From the Nature Conservancy:
How an ambitious tamarisk removal project on the San Miguel River set the precedent for future restoration work.
TAMARISK: A THREAT TO THE RIVER
The free-flowing San Miguel River extends for 80 miles from high-alpine headwaters above Telluride, to a desert confluence with the Dolores River near the Utah border. The area is marked by Cottonwood forests with understory of willows and skunkbrush sumac and supports an array of wildlife such as great blue heron, American dipper, black swift, river otter, beaver, black bear, and mountain lion.
In 2005, a watershed-scale conservation plan developed by the Conservancy and partners identified the invasion of non-native species specifically tamarisk, Russian olive, and Chinese elm as the highest threat to the riparian vegetation along the San Miguel River.
Tamarisk replaces native vegetation, and accumulates high concentrations of salts in the soil, threatening plant and animal species and local economy dependent on the river and riparian systems.

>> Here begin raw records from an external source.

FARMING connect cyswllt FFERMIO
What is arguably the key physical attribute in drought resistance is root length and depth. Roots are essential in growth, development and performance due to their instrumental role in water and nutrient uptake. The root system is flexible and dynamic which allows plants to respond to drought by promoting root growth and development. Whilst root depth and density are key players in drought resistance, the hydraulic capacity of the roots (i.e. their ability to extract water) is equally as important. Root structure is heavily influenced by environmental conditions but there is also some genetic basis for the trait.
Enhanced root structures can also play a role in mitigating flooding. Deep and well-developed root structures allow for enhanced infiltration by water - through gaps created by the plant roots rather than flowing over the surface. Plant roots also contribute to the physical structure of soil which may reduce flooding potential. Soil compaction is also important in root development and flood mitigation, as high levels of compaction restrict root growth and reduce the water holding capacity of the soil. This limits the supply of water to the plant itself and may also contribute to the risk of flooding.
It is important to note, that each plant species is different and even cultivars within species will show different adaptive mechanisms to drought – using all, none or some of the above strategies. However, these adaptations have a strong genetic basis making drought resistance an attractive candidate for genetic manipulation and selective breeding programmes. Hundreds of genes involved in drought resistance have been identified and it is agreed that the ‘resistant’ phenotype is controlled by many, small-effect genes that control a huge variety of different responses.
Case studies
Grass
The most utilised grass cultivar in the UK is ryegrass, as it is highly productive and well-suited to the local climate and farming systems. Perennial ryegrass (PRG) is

Removing tamarisk and other nonnative woody plants from riparian corridors improves water quantity and quality, and restores the health of native vegetation.
AN AMBITIOUS GOAL
In response to this, the Conservancy designed a restoration plan and set an ambitious goal of making the San Miguel the first tamarisk-free river system in the Western United States, something that had never been tried before. Working with community members, landowners, the Bureau of Land Management and local government officials, the Conservancy educated stakeholders on the benefits of the project for the river ecosystem and garnered support from almost everyone in the watershed.

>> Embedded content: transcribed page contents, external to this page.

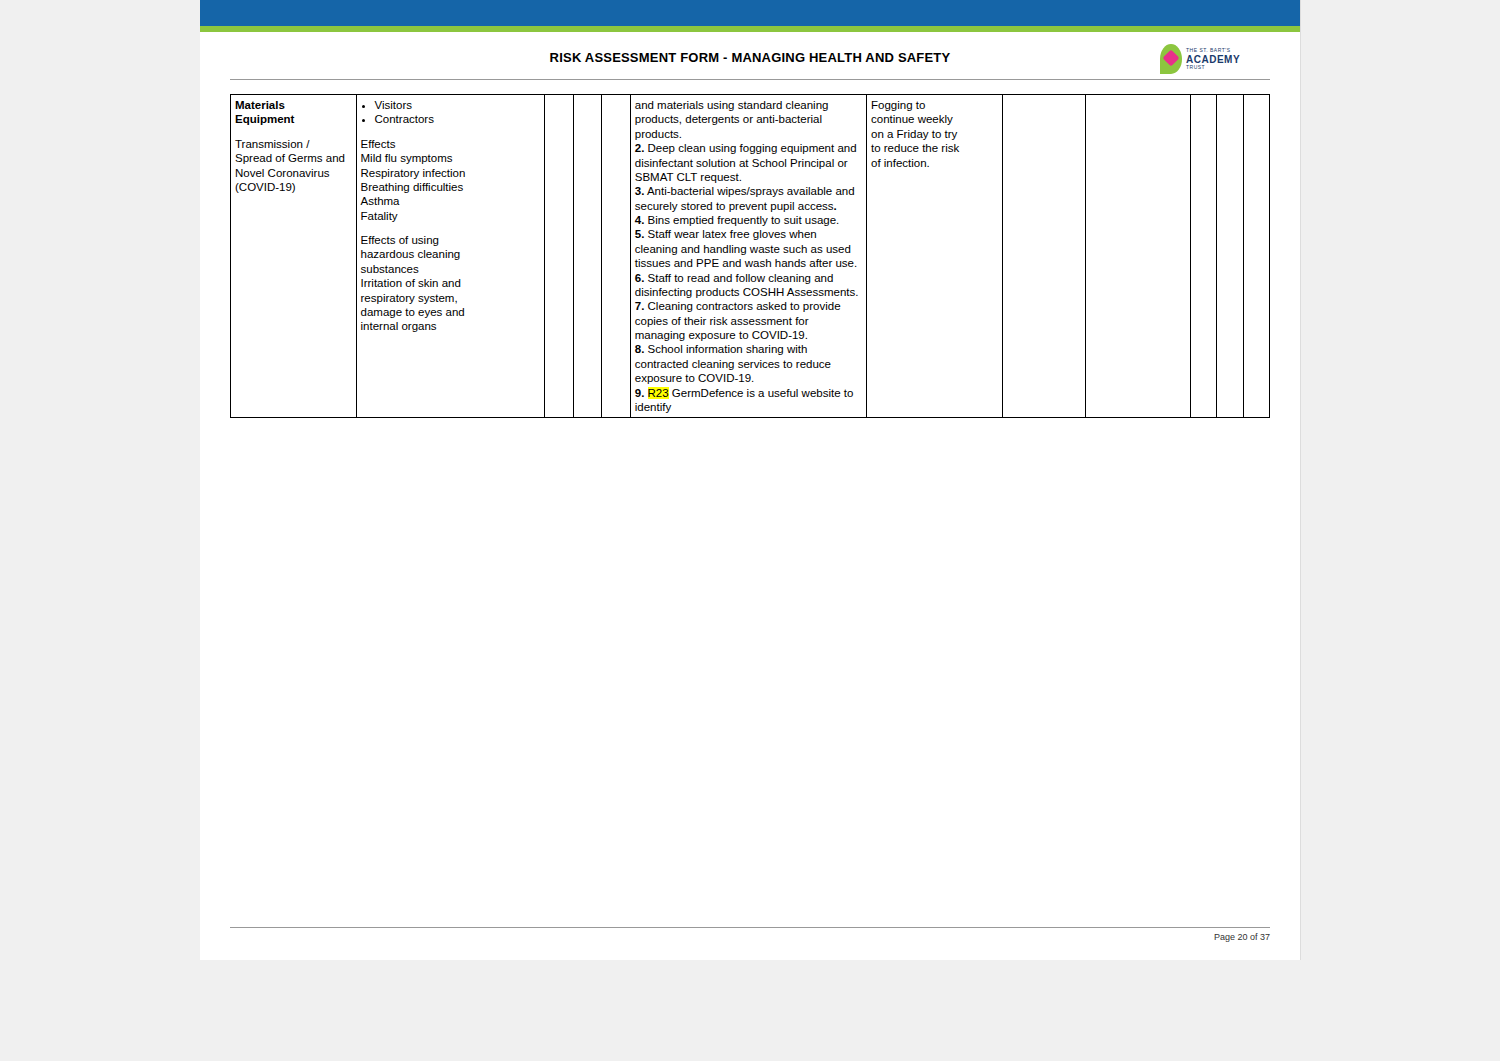RISK ASSESSMENT FORM - MANAGING HEALTH AND SAFETY
THE ST. BART'S
ACADEMY
TRUST
| Materials Equipment Transmission / Spread of Germs and Novel Coronavirus (COVID-19) | Visitors Contractors Effects Mild flu symptoms Respiratory infection Breathing difficulties Asthma Fatality Effects of using hazardous cleaning substances Irritation of skin and respiratory system, damage to eyes and internal organs | | | | and materials using standard cleaning products, detergents or anti-bacterial products. 2. Deep clean using fogging equipment and disinfectant solution at School Principal or SBMAT CLT request. 3. Anti-bacterial wipes/sprays available and securely stored to prevent pupil access . 4. Bins emptied frequently to suit usage. 5. Staff wear latex free gloves when cleaning and handling waste such as used tissues and PPE and wash hands after use. 6. Staff to read and follow cleaning and disinfecting products COSHH Assessments. 7. Cleaning contractors asked to provide copies of their risk assessment for managing exposure to COVID-19. 8. School information sharing with contracted cleaning services to reduce exposure to COVID-19. 9. R23 GermDefence is a useful website to identify | Fogging to continue weekly on a Friday to try to reduce the risk of infection. | | | | | |
Page 20 of 37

Starting in 2007, the project took seven years to complete. While not reaching the goal of a fully tamarisk-free river system, the woody invasive species abundance is drastically reduced in all of the areas that were treated. Analysis done in 2014 has shown that the removal work was a success and minimal continued management is needed.
A MODEL FOR RIPARIAN RESTORATION
“This comprehensive project was a first of its kind in the western United States and has become a model for large scale riparian restoration,” said Terri Schulz, director of landscape science and management for The Nature Conservancy in Colorado.

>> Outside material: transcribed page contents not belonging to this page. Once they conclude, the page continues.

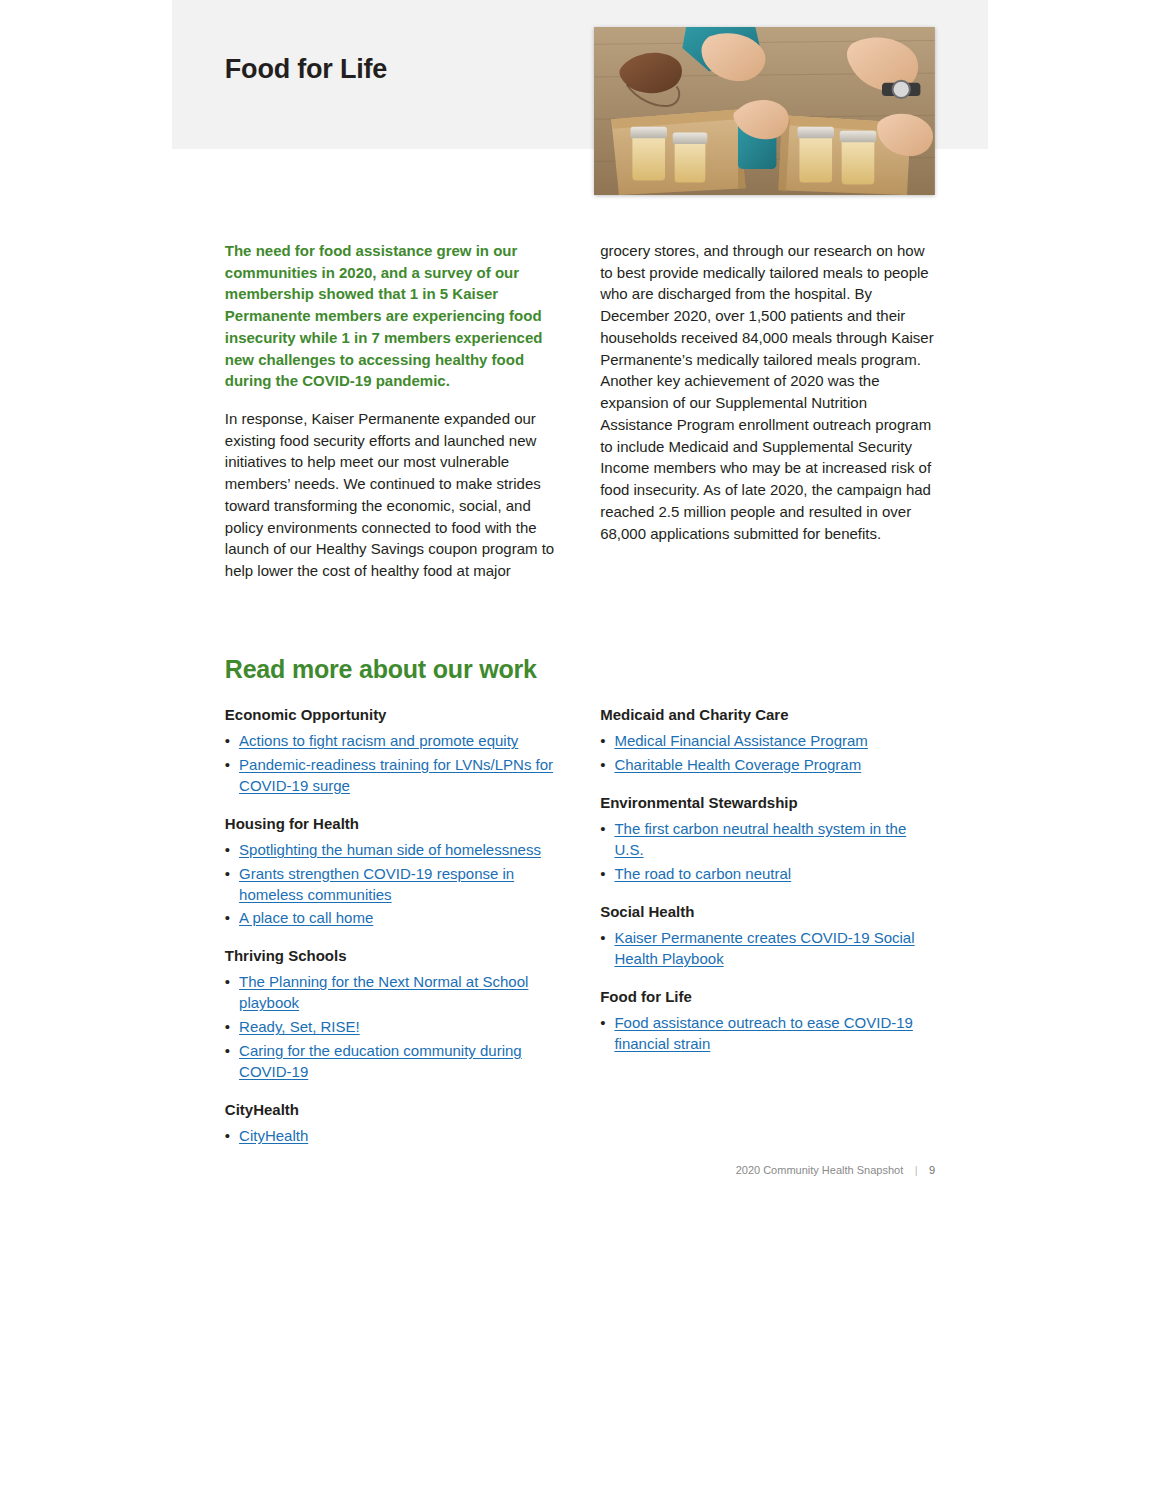Food for Life
The need for food assistance grew in our communities in 2020, and a survey of our membership showed that 1 in 5 Kaiser Permanente members are experiencing food insecurity while 1 in 7 members experienced new challenges to accessing healthy food during the COVID-19 pandemic.
In response, Kaiser Permanente expanded our existing food security efforts and launched new initiatives to help meet our most vulnerable members’ needs. We continued to make strides toward transforming the economic, social, and policy environments connected to food with the launch of our Healthy Savings coupon program to help lower the cost of healthy food at major
grocery stores, and through our research on how to best provide medically tailored meals to people who are discharged from the hospital. By December 2020, over 1,500 patients and their households received 84,000 meals through Kaiser Permanente’s medically tailored meals program. Another key achievement of 2020 was the expansion of our Supplemental Nutrition Assistance Program enrollment outreach program to include Medicaid and Supplemental Security Income members who may be at increased risk of food insecurity. As of late 2020, the campaign had reached 2.5 million people and resulted in over 68,000 applications submitted for benefits.
Read more about our work
Economic Opportunity
Actions to fight racism and promote equity
Pandemic-readiness training for LVNs/LPNs for COVID-19 surge
Housing for Health
Spotlighting the human side of homelessness
Grants strengthen COVID-19 response in homeless communities
A place to call home
Thriving Schools
The Planning for the Next Normal at School playbook
Ready, Set, RISE!
Caring for the education community during COVID-19
CityHealth
CityHealth
Medicaid and Charity Care
Medical Financial Assistance Program
Charitable Health Coverage Program
Environmental Stewardship
The first carbon neutral health system in the U.S.
The road to carbon neutral
Social Health
Kaiser Permanente creates COVID-19 Social Health Playbook
Food for Life
Food assistance outreach to ease COVID-19 financial strain
2020 Community Health Snapshot | 9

Efforts have expanded to projects on the Dolores River and prompted the establishment and expansion of groups such as the Tamarisk Coalition. By thinking about this work in the context of the whole watershed, the Conservancy was able to reach out to a wide variety of partners to provide leadership and manpower to the project and to grow the capacity for this work moving beyond the San Miguel watershed.
As the Conservancy plans for future restoration efforts, the tamarisk removal project on the San Miguel River provides an outline for how to successfully work together with communities, landowners and the government to complete projects and reach largescale conservation goals.